화학공학소재연구정보센터
Nature, Vol.573, No.7775, 595-+, 2019
alpha-Ketoglutarate links p53 to cell fate during tumour suppression
The tumour suppressor TP53 is mutated in the majority of human cancers, and in over 70% of pancreatic ductal adenocarcinoma (PDAC)(1,2). Wild-type p53 accumulates in response to cellular stress, and regulates gene expression to alter cell fate and prevent tumour development(2). Wild-type p53 is also known to modulate cellular metabolic pathways(3), although p53-dependent metabolic alterations that constrain cancer progression remain poorly understood. Here we find that p53 remodels cancer-cell metabolism to enforce changes in chromatin and gene expression that favour a premalignant cell fate.
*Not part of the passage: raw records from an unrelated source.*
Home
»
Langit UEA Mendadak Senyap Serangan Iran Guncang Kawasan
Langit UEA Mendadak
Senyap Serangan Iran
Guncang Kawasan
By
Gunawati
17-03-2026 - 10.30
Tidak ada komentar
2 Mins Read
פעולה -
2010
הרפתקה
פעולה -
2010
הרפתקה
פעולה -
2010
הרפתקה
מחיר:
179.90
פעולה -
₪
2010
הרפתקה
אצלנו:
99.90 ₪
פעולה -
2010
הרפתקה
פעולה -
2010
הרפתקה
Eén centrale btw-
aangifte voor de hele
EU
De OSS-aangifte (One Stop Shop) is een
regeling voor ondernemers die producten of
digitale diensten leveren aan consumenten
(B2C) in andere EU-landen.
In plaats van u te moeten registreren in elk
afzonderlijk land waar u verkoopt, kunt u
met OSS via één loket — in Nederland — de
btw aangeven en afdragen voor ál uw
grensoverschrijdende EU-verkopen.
Restoring p53 function in cancer cells derived from KRAS-mutant mouse models of PDAC leads to the accumulation of alpha-ketoglutarate (alpha KG, also known as 2-oxoglutarate), a metabolite that also serves as an obligate substrate for a subset of chromatin-modifying enzymes. p53 induces transcriptional programs that are characteristic of premalignant differentiation, and this effect can be partially recapitulated by the addition of cell-permeable alpha KG. Increased levels of the alpha KG-dependent chromatin modification 5-hydroxymethylcytosine (5hmC) accompany the tumour-cell differentiation that is triggered by p53, whereas decreased 5hmC characterizes the transition from premalignant to de-differentiated malignant lesions that is associated with mutations in Trp53. Enforcing the accumulation of alpha KG in p53-deficient PDAC cells through the inhibition of oxoglutarate dehydrogenase-an enzyme of the tricarboxylic acid cycle-specifically results in increased 5hmC, tumour-cell differentiation and decreased tumour-cell fitness. Conversely, increasing the intracellular levels of succinate (a competitive inhibitor of alpha KG-dependent dioxygenases) blunts p53-driven tumour suppression. These data suggest that alpha KG is an effector of p53-mediated tumour suppression, and that the accumulation of alpha KG in p53-deficient tumours can drive tumour-cell differentiation and antagonize malignant progression.